Mais je ne veux pas mettre dans la tête de mes enfants qu’ils vivent dans un monde obscur ! Au contraire, je veux leur donner l’idée qu’ils peuvent compter sur moi. Je pense que ce serait vraiment une mauvaise idée de vouloir habituer ses enfants à perdre confiance en toute personne qui les entoure. Il ne s’agit pas de leur éviter toute souffrance, mais de leur permettre de se connecter à eux-mêmes dans la réalité de ce qu’ils ressentent, et ensuite de se connecter aux autres pour prendre en compte leurs besoins et leur ressenti - ce qui est le but de l’éducation. On peut apprendre aux enfants à gérer les souffrances que la vie amène sans pour autant créer des souffrances de toutes pièces. C’est inutile : elles aussi arrivent de toute façon dans l’existence des enfants.
Entretien : Clément Boileau
Un conte de Noël sans le Père Noël
Pour la petite histoire , le livre devait s’appeler La Magie de Noël " , explique Catherine Dumonteil Kremer à propos de son livre, Agathe ne croit pas au Père Noël . Lequel narre la période de Noël... sans Père Noël. "Mais mon éditeur m’a dit que nous risquions de piéger des gens qui penseraient qu’il est question du Père Noël. Alors que le livre raconte que ce qui est magique durant cette période, c’est plutôt le fait de se retrouver en famille, d’avoir des attentions les uns pour les autres, etc."
Le Père Noël, sapeur de confiance ?
Étude. "Si les parents sont capables de mentir à propos d’une chose aussi spéciale et magique, peut-on continuer à leur faire confiance en tant que gardiens de la sagesse et de la vérité ?" Telle est la question que se sont posée les psychologues Christopher Boyle et Cathy McKay, dans le journal The Lancet Psychiatry . "Tous les enfants finissent par constater qu’en fait, on leur a menti pendant des années, ce qui peut les pousser à se demander sur quoi d’autre leurs parents pourraient leur avoir menti" , s’interrogent ainsi les chercheurs.

**Mise en pratique:**
• a. Relevez tous les noms complets de personnes réelles cités dans l'extrait sur le Père Noël.
• b. Restituez mot pour mot, dans l'extrait sur le Père Noël, le passage qui va de « Mais je ne veux » jusqu'à « l’existence des enfants. ».

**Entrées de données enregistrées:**
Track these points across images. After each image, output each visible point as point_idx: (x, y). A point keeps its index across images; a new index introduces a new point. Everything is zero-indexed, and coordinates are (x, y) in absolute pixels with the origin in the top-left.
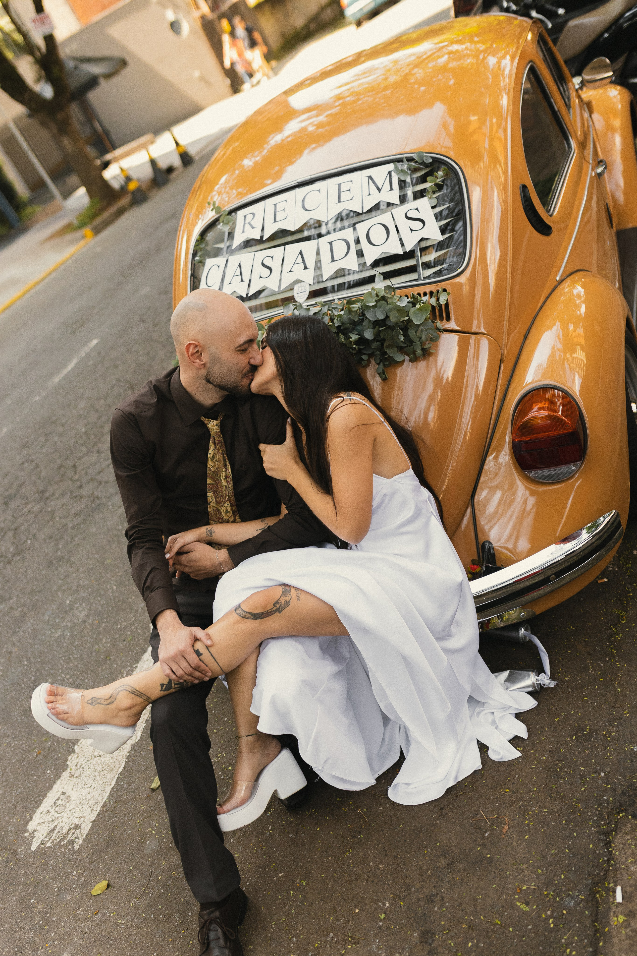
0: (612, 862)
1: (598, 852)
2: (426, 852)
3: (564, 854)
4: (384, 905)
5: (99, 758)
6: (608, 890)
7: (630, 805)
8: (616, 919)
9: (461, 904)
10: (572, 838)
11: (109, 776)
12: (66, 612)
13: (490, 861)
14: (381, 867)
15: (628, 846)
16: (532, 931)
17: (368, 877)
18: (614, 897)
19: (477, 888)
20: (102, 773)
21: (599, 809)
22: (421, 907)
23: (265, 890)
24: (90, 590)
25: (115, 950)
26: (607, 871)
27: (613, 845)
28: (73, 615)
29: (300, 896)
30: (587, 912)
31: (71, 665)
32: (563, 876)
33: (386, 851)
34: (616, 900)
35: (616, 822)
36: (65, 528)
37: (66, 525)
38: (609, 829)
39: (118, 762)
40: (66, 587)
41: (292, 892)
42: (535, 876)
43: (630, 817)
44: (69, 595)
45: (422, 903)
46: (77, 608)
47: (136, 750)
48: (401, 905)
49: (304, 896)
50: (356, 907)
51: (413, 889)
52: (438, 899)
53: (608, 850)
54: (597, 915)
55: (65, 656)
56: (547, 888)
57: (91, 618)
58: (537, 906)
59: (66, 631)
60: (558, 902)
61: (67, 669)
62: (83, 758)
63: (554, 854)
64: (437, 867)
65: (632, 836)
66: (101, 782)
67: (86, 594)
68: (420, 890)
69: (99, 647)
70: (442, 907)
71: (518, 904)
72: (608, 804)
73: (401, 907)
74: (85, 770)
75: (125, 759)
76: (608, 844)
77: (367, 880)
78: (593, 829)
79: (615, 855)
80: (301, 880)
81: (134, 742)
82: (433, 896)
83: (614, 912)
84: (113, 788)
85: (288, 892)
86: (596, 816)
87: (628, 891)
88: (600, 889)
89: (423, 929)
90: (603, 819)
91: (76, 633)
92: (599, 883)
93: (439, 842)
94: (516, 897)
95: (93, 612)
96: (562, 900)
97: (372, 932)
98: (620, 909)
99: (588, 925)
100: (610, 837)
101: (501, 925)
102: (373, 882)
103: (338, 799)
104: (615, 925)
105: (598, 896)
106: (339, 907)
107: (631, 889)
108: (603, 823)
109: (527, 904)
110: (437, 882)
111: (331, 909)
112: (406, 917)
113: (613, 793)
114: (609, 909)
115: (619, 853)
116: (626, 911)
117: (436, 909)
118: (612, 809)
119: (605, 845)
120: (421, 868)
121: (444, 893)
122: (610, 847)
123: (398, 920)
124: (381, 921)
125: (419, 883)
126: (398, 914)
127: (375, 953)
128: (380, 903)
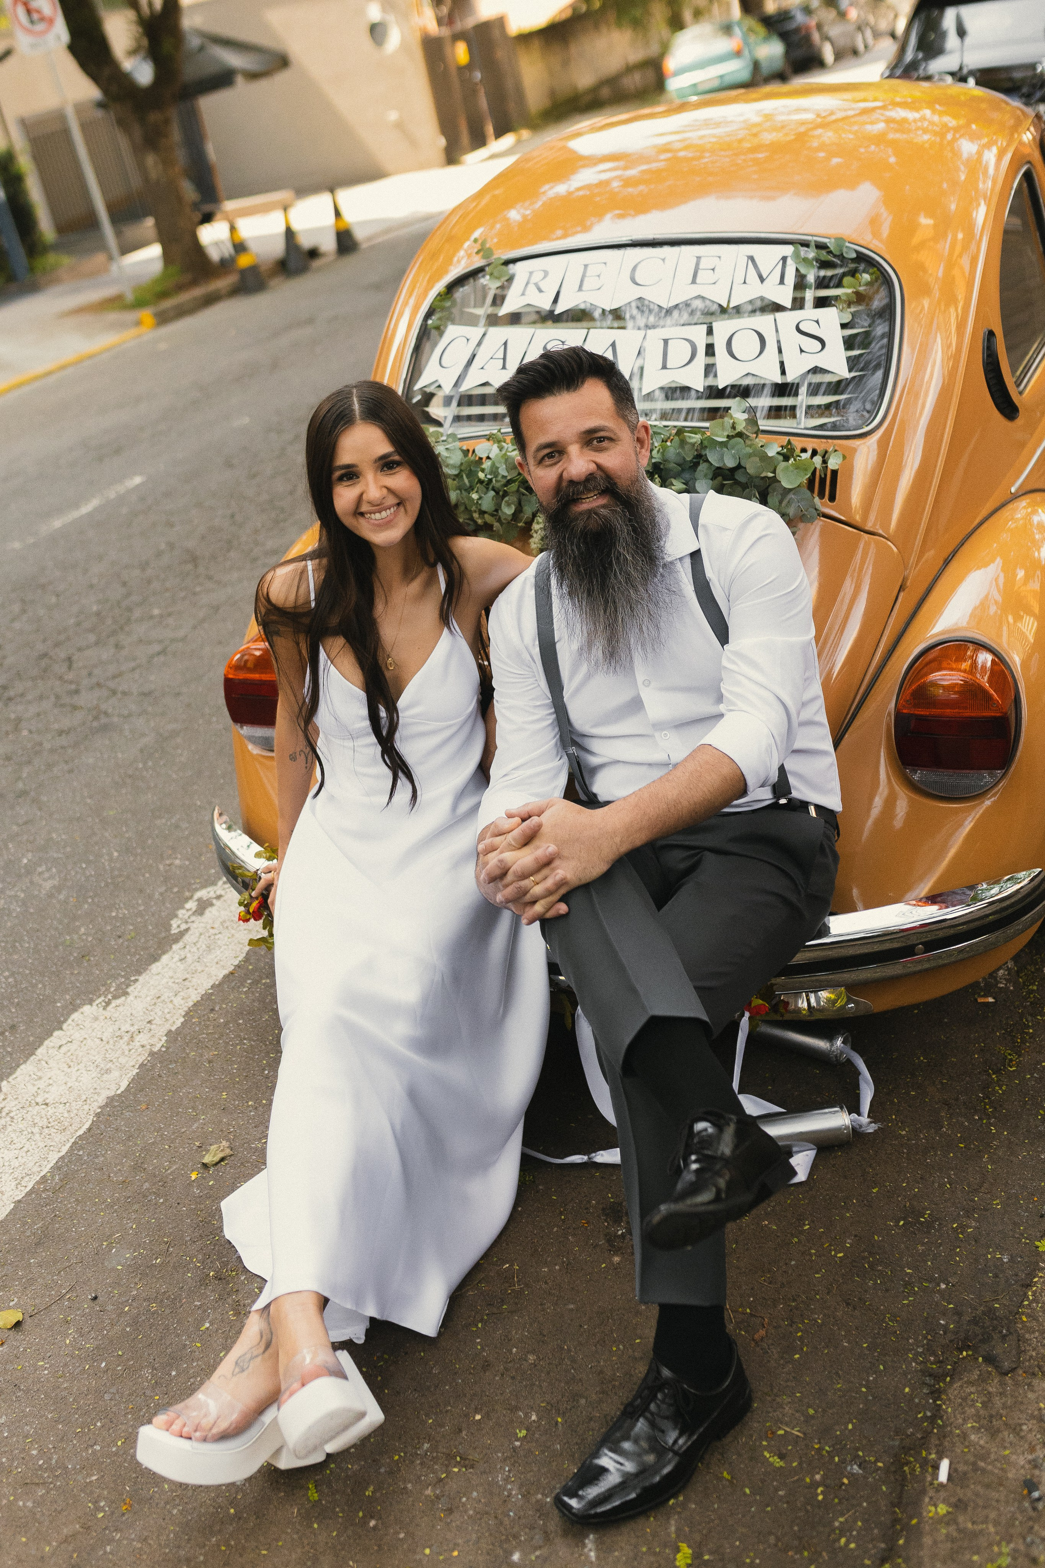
0: (939, 1422)
1: (917, 1400)
2: (613, 1348)
3: (857, 1393)
4: (527, 1415)
5: (44, 1107)
6: (925, 1463)
7: (983, 1341)
8: (933, 1509)
10: (875, 1373)
11: (58, 1138)
12: (20, 876)
14: (531, 1358)
15: (970, 1403)
16: (784, 1500)
17: (506, 1369)
18: (935, 1475)
20: (46, 1131)
21: (929, 1337)
22: (593, 1430)
24: (68, 849)
25: (26, 1407)
26: (927, 1434)
27: (944, 1397)
28: (31, 882)
29: (379, 1378)
30: (884, 1488)
31: (16, 957)
32: (850, 1426)
33: (543, 1335)
34: (937, 1479)
35: (955, 1363)
36: (37, 748)
37: (41, 744)
38: (940, 1370)
39: (78, 1119)
40: (25, 837)
42: (802, 1418)
43: (980, 1359)
44: (28, 851)
45: (596, 1425)
46: (40, 874)
47: (115, 1107)
48: (556, 1423)
49: (385, 1379)
50: (477, 1411)
51: (583, 1401)
53: (935, 1401)
54: (900, 1497)
55: (7, 942)
56: (819, 1439)
57: (64, 892)
58: (799, 1464)
59: (15, 904)
60: (837, 1464)
61: (6, 963)
62: (16, 1102)
63: (839, 1390)
64: (631, 1375)
65: (980, 1389)
66: (42, 1145)
67: (60, 856)
68: (595, 1404)
69: (72, 939)
71: (767, 1454)
72: (945, 1333)
74: (15, 1121)
75: (91, 1117)
76: (936, 1394)
77: (502, 1374)
78: (914, 1364)
79: (946, 1412)
80: (385, 1353)
81: (113, 1093)
83: (931, 1498)
84: (62, 1158)
86: (923, 1346)
87: (960, 1469)
88: (912, 1459)
90: (934, 1354)
91: (32, 910)
92: (910, 1449)
93: (640, 1338)
94: (765, 1443)
95: (69, 884)
96: (843, 1461)
97: (500, 1455)
98: (943, 1494)
99: (884, 1508)
100: (941, 1384)
101: (731, 1482)
102: (513, 1378)
104: (932, 1518)
105: (906, 1468)
106: (446, 1406)
107: (965, 1468)
108: (932, 1358)
109: (782, 1457)
111: (432, 1407)
112: (565, 1441)
113: (956, 1318)
114: (923, 1492)
115: (954, 1411)
116: (953, 1500)
118: (951, 1341)
119: (932, 1393)
122: (939, 1398)
123: (547, 1444)
124: (518, 1440)
125: (596, 1393)
126: (551, 1434)
127: (500, 1486)
128: (521, 1413)
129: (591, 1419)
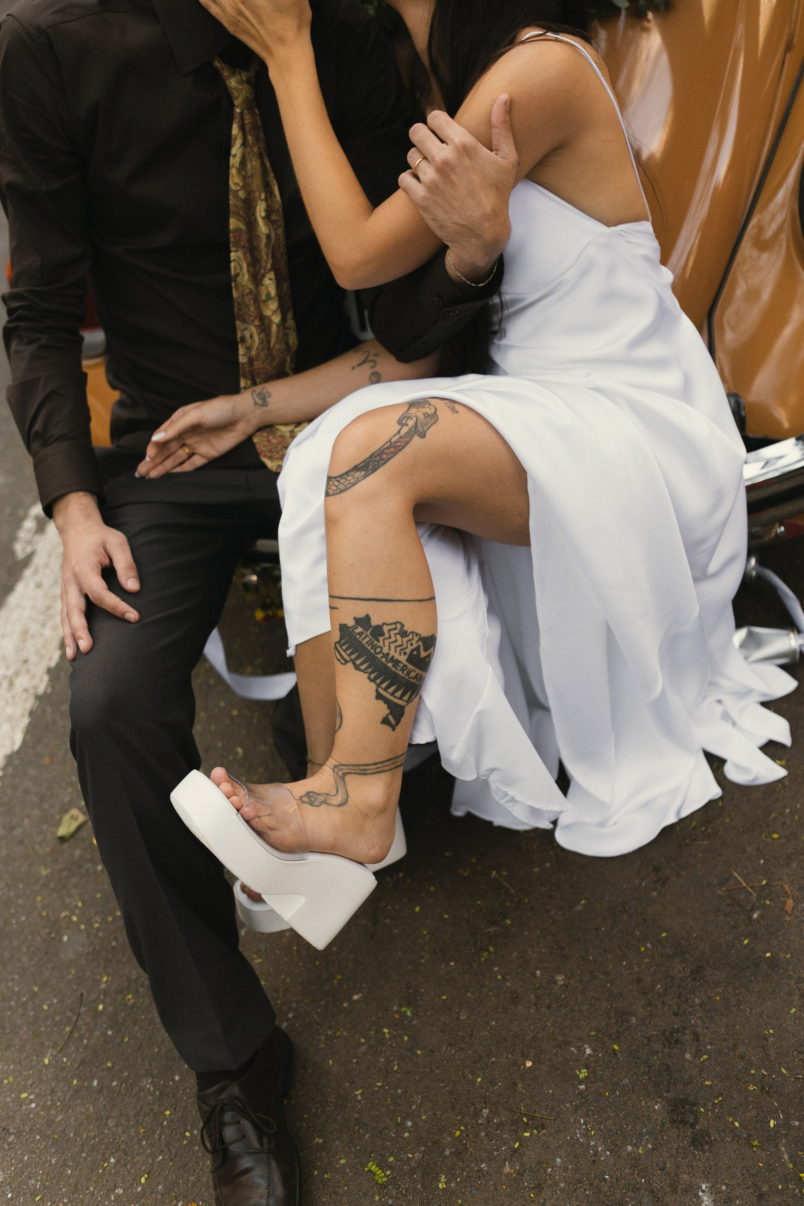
2: (643, 949)
4: (581, 1051)
9: (735, 1045)
13: (774, 963)
17: (538, 997)
19: (761, 1015)
22: (656, 1053)
23: (330, 1028)
29: (406, 1038)
33: (563, 949)
41: (386, 1030)
45: (658, 1046)
47: (17, 766)
48: (614, 1052)
49: (412, 1038)
50: (525, 1057)
52: (688, 1037)
64: (673, 978)
68: (647, 1021)
70: (698, 1054)
73: (615, 1054)
77: (536, 1005)
80: (401, 1006)
81: (10, 751)
82: (677, 1032)
85: (379, 1031)
89: (671, 1095)
93: (666, 931)
97: (568, 1105)
102: (549, 1007)
103: (447, 854)
106: (489, 1056)
110: (679, 1006)
111: (475, 1062)
112: (631, 1072)
117: (688, 1056)
120: (639, 980)
121: (696, 1025)
123: (615, 1080)
124: (581, 1082)
125: (643, 1007)
126: (613, 1068)
127: (582, 1145)
128: (573, 1049)
129: (650, 1040)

**Vos réponses écrites:**
• a. Clément Boileau, Catherine Dumonteil Kremer, Christopher Boyle, Cathy McKay

• b.
Mais je ne veux pas mettre dans la tête de mes enfants qu’ils vivent dans un monde obscur ! Au contraire, je veux leur donner l’idée qu’ils peuvent compter sur moi. Je pense que ce serait vraiment une mauvaise idée de vouloir habituer ses enfants à perdre confiance en toute personne qui les entoure. Il ne s’agit pas de leur éviter toute souffrance, mais de leur permettre de se connecter à eux-mêmes dans la réalité de ce qu’ils ressentent, et ensuite de se connecter aux autres pour prendre en compte leurs besoins et leur ressenti - ce qui est le but de l’éducation. On peut apprendre aux enfants à gérer les souffrances que la vie amène sans pour autant créer des souffrances de toutes pièces. C’est inutile : elles aussi arrivent de toute façon dans l’existence des enfants.